This work aims to alleviate the performance degradation issues in PIM systems caused by suboptimal scheduling. By taking into account the computational capabilities of both the CPU and PIM units, as well as the cost of data transfer between them, task scheduling is optimized from both performance and energy efficiency perspectives.
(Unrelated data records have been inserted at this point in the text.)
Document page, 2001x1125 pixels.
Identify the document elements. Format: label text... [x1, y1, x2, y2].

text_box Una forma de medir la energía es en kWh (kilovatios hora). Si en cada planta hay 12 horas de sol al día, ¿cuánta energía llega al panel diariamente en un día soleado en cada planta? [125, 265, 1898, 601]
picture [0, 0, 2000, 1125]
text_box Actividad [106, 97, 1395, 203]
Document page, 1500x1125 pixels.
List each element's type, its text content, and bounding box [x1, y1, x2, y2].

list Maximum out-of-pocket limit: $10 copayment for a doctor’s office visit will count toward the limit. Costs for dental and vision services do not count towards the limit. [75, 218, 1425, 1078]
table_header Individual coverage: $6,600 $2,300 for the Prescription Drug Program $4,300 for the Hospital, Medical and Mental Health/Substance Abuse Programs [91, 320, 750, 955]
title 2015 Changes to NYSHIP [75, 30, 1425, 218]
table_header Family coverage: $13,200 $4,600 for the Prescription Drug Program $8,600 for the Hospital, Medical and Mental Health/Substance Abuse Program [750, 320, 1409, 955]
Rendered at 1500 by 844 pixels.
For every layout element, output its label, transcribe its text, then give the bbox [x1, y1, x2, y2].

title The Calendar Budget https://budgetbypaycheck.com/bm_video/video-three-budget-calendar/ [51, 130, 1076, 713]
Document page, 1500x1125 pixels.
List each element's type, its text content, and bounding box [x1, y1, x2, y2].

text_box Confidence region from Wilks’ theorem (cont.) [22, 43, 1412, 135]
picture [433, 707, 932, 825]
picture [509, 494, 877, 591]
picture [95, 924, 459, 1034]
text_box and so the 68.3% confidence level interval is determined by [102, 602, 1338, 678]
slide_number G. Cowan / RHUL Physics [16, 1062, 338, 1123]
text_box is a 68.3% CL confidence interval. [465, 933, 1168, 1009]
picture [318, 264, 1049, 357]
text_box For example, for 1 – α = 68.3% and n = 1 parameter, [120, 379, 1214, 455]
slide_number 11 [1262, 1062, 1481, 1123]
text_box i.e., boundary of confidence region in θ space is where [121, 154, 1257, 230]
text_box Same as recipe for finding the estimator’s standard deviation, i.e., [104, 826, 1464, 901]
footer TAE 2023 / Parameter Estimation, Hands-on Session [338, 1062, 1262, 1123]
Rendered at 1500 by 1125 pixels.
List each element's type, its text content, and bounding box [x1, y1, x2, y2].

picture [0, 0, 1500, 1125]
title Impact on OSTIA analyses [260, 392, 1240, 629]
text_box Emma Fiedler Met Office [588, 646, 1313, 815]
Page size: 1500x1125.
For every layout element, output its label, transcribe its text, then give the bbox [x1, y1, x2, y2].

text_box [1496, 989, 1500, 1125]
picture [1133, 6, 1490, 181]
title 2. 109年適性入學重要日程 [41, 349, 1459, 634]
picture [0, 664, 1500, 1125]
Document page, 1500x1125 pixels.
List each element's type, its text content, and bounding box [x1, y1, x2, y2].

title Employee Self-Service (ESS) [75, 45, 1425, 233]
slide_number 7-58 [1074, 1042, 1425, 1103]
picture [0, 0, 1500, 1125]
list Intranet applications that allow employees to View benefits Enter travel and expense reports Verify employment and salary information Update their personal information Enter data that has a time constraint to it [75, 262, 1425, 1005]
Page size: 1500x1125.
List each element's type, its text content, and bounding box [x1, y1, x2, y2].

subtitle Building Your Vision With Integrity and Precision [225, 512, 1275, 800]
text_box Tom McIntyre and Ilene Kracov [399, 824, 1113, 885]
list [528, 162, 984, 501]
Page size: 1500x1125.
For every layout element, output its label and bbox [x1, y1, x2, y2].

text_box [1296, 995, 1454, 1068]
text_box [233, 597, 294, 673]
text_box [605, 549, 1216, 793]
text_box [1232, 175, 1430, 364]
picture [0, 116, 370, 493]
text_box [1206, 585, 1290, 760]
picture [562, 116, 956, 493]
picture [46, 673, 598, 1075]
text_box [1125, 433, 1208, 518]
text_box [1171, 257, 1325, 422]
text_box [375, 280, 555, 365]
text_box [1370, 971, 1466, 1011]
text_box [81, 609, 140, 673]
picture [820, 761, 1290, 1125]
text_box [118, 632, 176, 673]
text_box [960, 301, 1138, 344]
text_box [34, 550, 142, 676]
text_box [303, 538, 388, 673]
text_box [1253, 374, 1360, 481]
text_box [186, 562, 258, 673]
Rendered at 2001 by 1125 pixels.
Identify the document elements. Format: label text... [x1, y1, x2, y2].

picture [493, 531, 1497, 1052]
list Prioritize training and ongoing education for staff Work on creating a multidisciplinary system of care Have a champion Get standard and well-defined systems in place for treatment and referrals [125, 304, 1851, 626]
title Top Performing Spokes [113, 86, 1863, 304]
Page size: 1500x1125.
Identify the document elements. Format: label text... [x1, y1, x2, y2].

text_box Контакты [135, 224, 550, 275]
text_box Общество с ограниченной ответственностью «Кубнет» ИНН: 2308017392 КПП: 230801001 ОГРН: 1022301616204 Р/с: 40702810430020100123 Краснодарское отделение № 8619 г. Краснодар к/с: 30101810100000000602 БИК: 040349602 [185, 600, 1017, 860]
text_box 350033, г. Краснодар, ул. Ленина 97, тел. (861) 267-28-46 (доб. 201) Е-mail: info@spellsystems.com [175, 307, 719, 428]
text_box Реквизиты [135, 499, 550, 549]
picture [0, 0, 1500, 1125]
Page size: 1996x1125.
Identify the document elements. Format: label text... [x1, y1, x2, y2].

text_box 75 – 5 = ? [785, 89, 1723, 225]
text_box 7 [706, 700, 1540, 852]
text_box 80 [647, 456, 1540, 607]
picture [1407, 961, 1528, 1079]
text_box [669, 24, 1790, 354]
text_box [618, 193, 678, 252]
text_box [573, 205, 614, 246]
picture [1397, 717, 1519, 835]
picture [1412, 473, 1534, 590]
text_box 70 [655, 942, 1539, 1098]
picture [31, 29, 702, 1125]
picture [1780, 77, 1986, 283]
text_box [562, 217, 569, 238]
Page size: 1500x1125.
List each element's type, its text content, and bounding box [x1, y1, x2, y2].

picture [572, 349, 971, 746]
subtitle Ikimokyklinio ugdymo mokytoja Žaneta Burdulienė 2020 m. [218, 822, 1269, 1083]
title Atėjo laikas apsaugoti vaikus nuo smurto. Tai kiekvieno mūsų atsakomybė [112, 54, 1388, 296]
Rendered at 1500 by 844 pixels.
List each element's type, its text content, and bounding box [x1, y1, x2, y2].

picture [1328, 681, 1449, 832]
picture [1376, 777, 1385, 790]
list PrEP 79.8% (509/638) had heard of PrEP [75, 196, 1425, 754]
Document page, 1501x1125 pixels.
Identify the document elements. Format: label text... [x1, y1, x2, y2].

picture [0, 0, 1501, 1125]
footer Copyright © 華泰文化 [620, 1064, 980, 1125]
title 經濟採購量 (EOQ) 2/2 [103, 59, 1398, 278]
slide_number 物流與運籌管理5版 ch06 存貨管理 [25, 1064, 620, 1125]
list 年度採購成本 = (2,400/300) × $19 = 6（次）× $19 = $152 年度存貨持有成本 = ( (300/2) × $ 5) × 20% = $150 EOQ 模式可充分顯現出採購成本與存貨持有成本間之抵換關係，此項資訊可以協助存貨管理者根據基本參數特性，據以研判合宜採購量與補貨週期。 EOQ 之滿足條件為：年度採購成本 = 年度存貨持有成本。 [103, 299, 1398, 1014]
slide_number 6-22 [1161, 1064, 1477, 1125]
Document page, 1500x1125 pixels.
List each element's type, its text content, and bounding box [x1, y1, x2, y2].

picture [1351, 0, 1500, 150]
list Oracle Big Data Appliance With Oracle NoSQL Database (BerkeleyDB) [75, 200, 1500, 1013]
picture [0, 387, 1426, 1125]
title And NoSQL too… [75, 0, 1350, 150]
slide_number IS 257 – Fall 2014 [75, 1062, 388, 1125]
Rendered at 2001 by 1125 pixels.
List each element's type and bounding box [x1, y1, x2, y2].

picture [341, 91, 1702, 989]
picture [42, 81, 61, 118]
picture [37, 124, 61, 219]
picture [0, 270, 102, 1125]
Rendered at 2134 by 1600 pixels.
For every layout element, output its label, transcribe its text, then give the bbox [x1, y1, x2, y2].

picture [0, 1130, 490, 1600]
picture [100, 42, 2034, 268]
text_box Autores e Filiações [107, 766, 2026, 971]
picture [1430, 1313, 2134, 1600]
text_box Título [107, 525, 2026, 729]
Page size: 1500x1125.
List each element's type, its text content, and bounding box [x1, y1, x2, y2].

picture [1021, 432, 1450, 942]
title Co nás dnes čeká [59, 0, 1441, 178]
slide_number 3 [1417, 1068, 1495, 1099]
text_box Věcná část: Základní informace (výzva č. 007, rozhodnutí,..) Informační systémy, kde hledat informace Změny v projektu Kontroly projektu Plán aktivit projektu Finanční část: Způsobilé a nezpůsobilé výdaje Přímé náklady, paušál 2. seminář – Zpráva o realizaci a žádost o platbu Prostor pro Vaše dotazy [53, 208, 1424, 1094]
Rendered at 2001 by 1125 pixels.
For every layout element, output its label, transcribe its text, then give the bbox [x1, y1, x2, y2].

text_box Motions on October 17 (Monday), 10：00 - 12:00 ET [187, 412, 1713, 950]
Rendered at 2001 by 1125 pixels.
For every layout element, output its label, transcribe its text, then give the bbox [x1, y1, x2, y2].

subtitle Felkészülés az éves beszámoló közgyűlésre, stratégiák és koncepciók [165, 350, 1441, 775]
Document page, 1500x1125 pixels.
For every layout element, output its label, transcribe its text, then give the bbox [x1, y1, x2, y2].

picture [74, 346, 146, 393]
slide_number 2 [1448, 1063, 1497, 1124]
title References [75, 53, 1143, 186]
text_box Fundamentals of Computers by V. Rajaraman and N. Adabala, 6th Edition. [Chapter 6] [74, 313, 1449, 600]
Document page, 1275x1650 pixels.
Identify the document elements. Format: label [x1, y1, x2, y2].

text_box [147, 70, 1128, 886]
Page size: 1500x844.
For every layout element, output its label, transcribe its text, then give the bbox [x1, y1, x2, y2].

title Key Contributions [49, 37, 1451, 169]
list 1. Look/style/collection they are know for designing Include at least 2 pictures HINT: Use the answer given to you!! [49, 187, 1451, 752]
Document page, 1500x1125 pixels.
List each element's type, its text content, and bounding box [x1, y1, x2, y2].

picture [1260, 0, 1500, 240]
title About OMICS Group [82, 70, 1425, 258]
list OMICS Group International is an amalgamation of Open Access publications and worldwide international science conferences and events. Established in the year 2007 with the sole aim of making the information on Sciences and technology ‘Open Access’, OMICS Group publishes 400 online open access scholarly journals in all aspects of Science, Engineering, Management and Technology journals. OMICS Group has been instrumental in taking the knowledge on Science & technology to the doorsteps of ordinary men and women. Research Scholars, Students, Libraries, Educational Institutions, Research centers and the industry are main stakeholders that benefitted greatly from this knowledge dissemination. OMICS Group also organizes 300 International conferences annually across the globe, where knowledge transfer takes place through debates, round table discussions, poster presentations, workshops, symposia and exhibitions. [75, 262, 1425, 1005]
This optimization enables efficient collaboration between the CPU and PIM units.
This work is build and tested in real world commercial PIM computing system UPMEM-PIM[1] server with HW&SW environment setup below:
Category | Model | Count | Performance Metrics | Energy Consumption Metrics |
---|---|---|---|---|
CPU | Intel(R) Xeon(R) Silver 4216 (16 cores, 32 threads each) | 2 | 2.2-3.2GHz w 22MB LLC | 100W * 2 |
DRAM | Samsung M393A8G40AB2-CWE (64GB each) | 4 | 3200 MHz | 30W |
PIM-DPU | UPMEM RISC-V DPU | 2530 | 343-350Mhz w 64KB WRAM | 100-150mW * 2530 |
PIM-DRAM | UPMEM BC021B (8GB each) | 20 | 2400MHz | 280W(include DPU) |
Category | Name | Version |
---|---|---|
System | Ubuntu | 22.04(Docker) |
System | Linux kernel | 5.4.0-166-generic_amd64 |
Toolchains | UPMEM SDK | 2023.2.0 |
Toolchains | UPMEM driver dkms | 2023.2.0 |
Toolchains | GCC | 12.3.0 |
Toolchains | G++ | 12.3.0 |
Toolchains | CMake | 3.28.0 |
Toolchains | Python3 | 3.10.0 |
Libraries | boost | 1.74.0.3 ubuntu7 amd64 |
Libraries | xgboost | 1.5.2-1 amd64 |
Be ware that the repository stdexec requires compiler that support C++20 standard, in order to configurate correctly, it is adviced that the CMake version is not less than 3.27.0 and with network access.
git clone --recursive https://github.com/A-nnonymous/MetaPB.git
cd MetaPB && mkdir build && cd build
cmake ../ && make -j
./build/benchmraks/foo
[1] upmem